Just to leave a note that a DGL graph allows orphan node (node with no attached edge) and empty relation (relation with no actual linkage). Here are some examples:

import dgl

# Create a graph with 100 nodes but only three edges. Many are orphan nodes.
u = [1, 2, 3]
v = [4, 5, 6]
g = dgl.graph((u, v), 'V', 'E', num_nodes=100)

# Create a graph with an empty relation 'R'
hg = dgl.heterograph({
  ('V', 'E', 'V') : g,
  ('V', 'R', 'X') : ([], []),
})

Thus, to make sure that all the entities and relations in test graph are in training/validation graphs too, you can first compute how many nodes and relations in total and then create all three graphs with the same number of nodes and relation set.

However, there is no free lunch. The problem of orphan nodes is that they still occupy node feature storage.

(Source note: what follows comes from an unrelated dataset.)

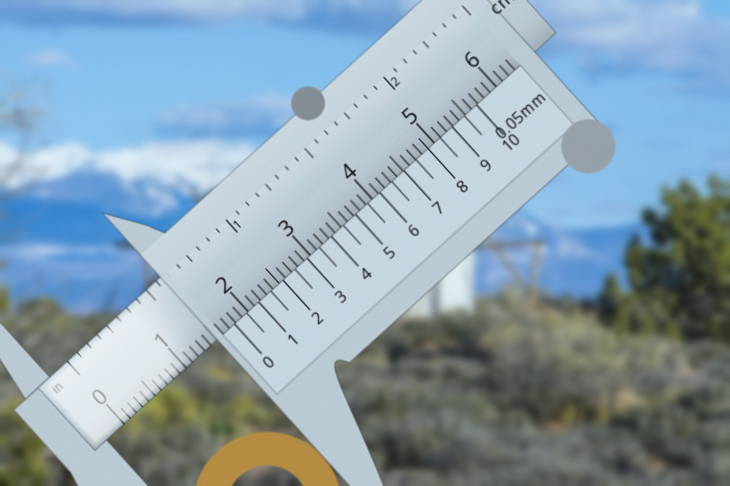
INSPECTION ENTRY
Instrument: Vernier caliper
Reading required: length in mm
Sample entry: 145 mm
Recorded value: 17.8 mm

For example, the above g has 100 nodes so a ndata tensor will be of shape (100, ...). Empty relation, nevertheless, is fine because edata storage is proportional to the number of edges, which is zero in this case.

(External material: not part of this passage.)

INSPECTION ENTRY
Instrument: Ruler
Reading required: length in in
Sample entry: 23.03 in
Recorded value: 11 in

AlexMRuch · May 3, 2020, 4:30pm

Thanks for this note! That’s very helpful to know. In my case, my network has over 10 million nodes and over 100 million edges, so part of why I excluded poorly connected nodes is to save space/memory and to improve compute time (and in my case all nodes have at least one edge). But this is great to know for other cases in which orphan nodes may exist. Thank you again!